Genetic manipulationis a process where the gene for a particular character is introduced inside the chromosome of a cell. When the gene for a particular character is introduced in a plant cell, a transgenic plant is produced. These transgenic plants exhibit characters governed by the newly introduced gene. Genetic manipulation helps in obtaining desirable agronomic characters like Dwarfness in cereals and tallness and profuse branching in fodder crops.

Genetic manipulation, also known as genetic engineering or genetic modification, is a process that involves altering the genetic material of an organism. This is done by introducing specific genes or modifying existing ones, allowing scientists to create desired traits or characteristics in organisms.

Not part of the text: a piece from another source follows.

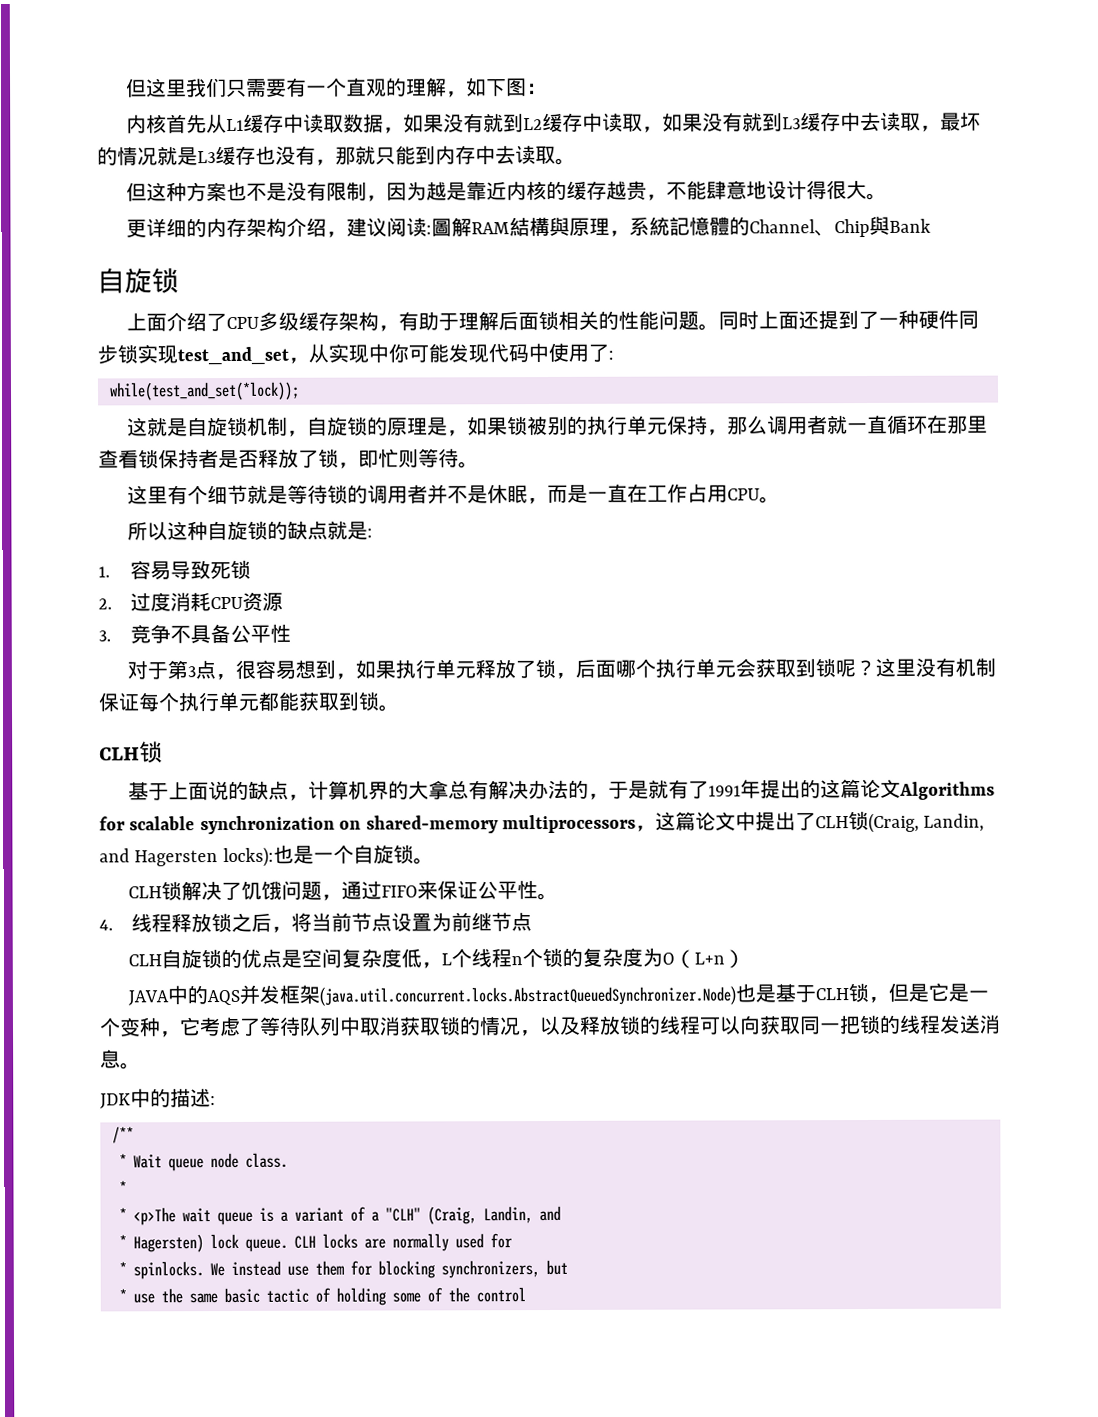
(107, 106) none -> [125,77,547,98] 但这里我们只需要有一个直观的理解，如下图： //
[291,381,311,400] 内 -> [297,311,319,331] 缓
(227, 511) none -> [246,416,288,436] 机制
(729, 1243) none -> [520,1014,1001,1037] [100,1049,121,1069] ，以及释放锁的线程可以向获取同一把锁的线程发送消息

**Benefits of Genetic Manipulation in Agriculture:**

1. **Improved Crop Yield:** One of the primary goals of genetic manipulation in agriculture is to enhance crop productivity. By introducing genes that promote increased photosynthesis, disease resistance, or tolerance to environmental factors such as drought or salinity, scientists can develop crops that yield higher quantities of food.

2. **Pest and Disease Resistance:** Genetic manipulation allows for the incorporation of genes from other organisms that possess natural resistance to pests and diseases. By introducing these genes into crops, they can be made more resistant to harmful insects, viruses, fungi, or bacteria, reducing the need for chemical pesticides and minimizing crop losses.

3. **Enhanced Nutritional Content:** Genetic manipulation can be used to improve the nutritional quality of crops. By introducing genes that enhance the production of specific vitamins, minerals, or essential nutrients, scientists can develop crops that have increased nutritional value, addressing deficiencies in certain populations.

4. **Environmental Adaptation:** Climate change and environmental challenges pose significant threats to agriculture. Genetic manipulation enables the development of crops that are more resilient and adaptable to changing environmental conditions. By introducing genes that confer tolerance to temperature extremes, water scarcity, or soil nutrient deficiencies, crops can better withstand adverse conditions.

5. **Improved Shelf Life and Post-Harvest Qualities:** Genetic manipulation can help enhance the shelf life and post-harvest qualities of agricultural produce. By introducing genes that slow down the ripening process or reduce susceptibility to decay, crops can remain fresh for longer periods, reducing food waste and improving marketability.

6. **Reduced Dependency on Chemical Inputs:** Through genetic manipulation, crops can be engineered to be more self-sufficient and less reliant on external inputs such as fertilizers and pesticides. This can lead to reduced environmental pollution, lower production costs, and more sustainable agricultural practices.

In summary, genetic manipulation in agriculture offers numerous benefits including increased crop yield, pest and disease resistance, improved nutritional content, environmental adaptation, improved post-harvest qualities, and reduced dependency on chemical inputs. These advancements contribute to more sustainable and efficient agricultural practices, helping to address global food security challenges.